Whereas bank-owned foreclosed homes generally go through standard home buying practices such as inspections, government-owned foreclosures are typically sold in “as-in” condition. This means that you’ll be buying the home in its current state, so any repairs that may need to be done to bring the house up to code—or to make it livable—will be up to you. This also means that you may be putting your offer down on the home before scheduling a home inspection. This is part of what makes buying a foreclosed home risky.
The up sides? There are some exceptions in which the government agency may repair certain elements of the home. Just be sure to have your REALTOR® communicate any and all stipulations before you buy.

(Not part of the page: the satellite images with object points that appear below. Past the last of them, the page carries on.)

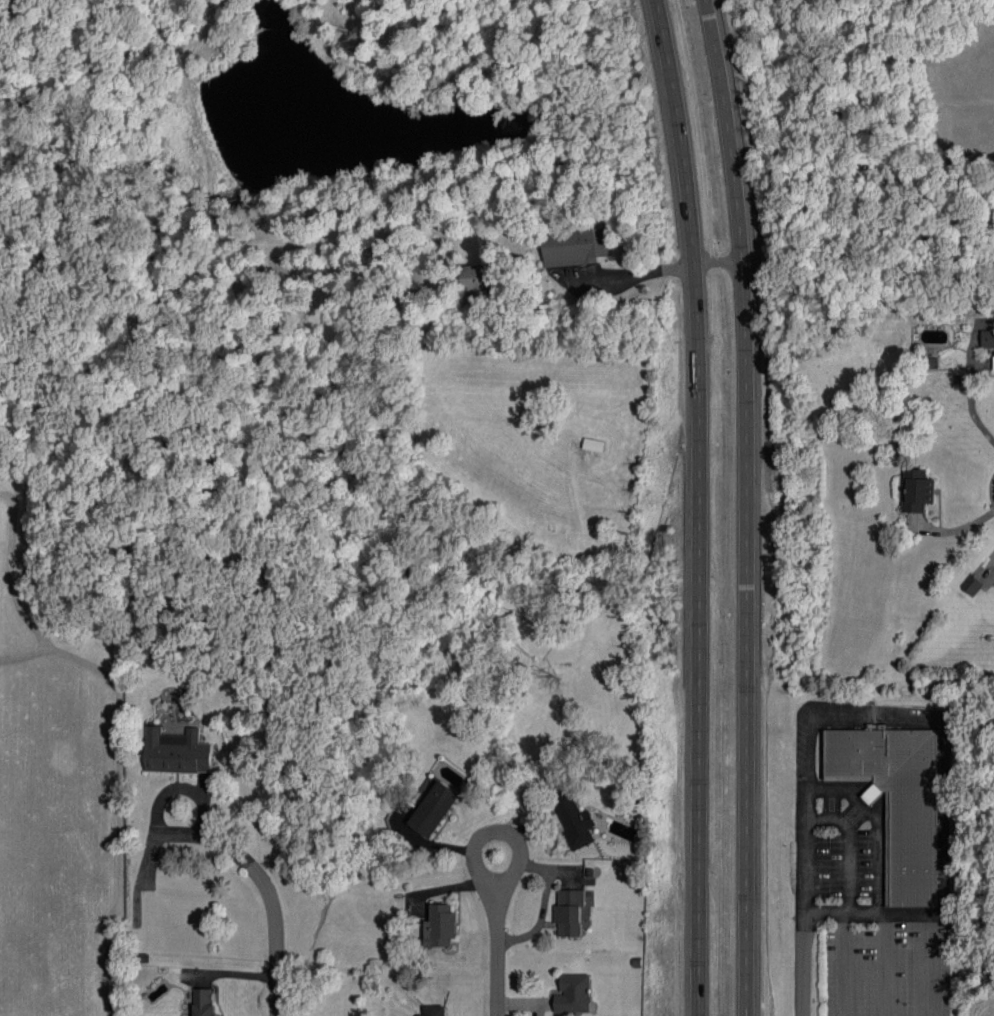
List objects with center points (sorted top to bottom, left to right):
building: (368, 56)
building: (576, 246)
road: (655, 269)
building: (478, 276)
building: (987, 338)
building: (928, 362)
building: (993, 366)
road: (971, 411)
building: (917, 490)
road: (699, 506)
road: (749, 506)
road: (952, 529)
building: (971, 584)
road: (872, 711)
building: (176, 751)
road: (197, 797)
building: (896, 801)
building: (434, 809)
building: (574, 819)
road: (504, 833)
building: (569, 912)
road: (937, 917)
building: (440, 925)
road: (278, 941)
road: (804, 945)
road: (498, 958)
road: (843, 965)
building: (574, 994)
building: (204, 1002)
building: (434, 1010)

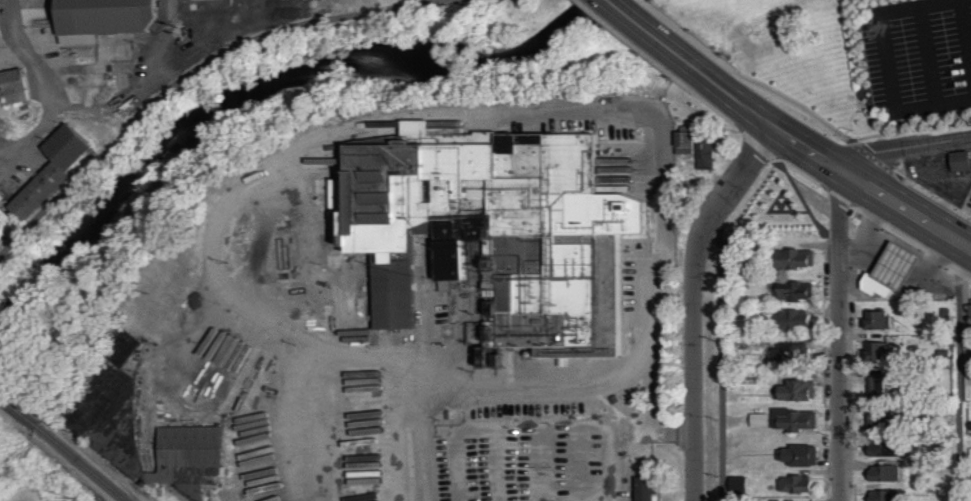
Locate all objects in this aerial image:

If you do buy a foreclosure without an inspection, be confident in your new home with a home warranty by American Home Shield, which covers parts and components of your home’s systems and appliances regardless of their age or condition. We’d call that a major perk.
When you’re ready to make an offer, your foreclosure real estate professional can help guide you through the process, whether you are buying directly from a homeowner or lender, or at an auction.
Just be mindful of your offer. Although foreclosed homes typically sell at cheaper prices, you’ll still want to come in with a competitive offer—one that is at least in the ballpark of a foreclosed home’s market value.
While there is some level of risk in any home buying endeavor, there are a few things that make buying a foreclosed home a bit riskier than purchasing a traditional non-foreclosed property.
If you’re willing to put up with some of the hurdles that might come with purchasing a foreclosed home within your budget, it could be a smart move. Your REALTOR® or foreclosure specialist will be able to fill you in on some of the other, more nuanced, risks—and benefits—that can come with buying a foreclosed home.
If you’re in the market for a new home and looking to stretch your dollar as far as it can go, buying a foreclosed home might be the perfect solution, especially if you are handy and can make any necessary repairs or upgrades to the home yourself. Buying a foreclosure can open up a world of options for you and your budget—whether you’ve found a house in a popular neighborhood or one that has all of the features that you’re looking for in your next home.
It’s not without its risk, but as long as you do your due diligence and understand what buying a foreclosure might mean for you and your financial situation, it’s certainly an option that’s worth exploring.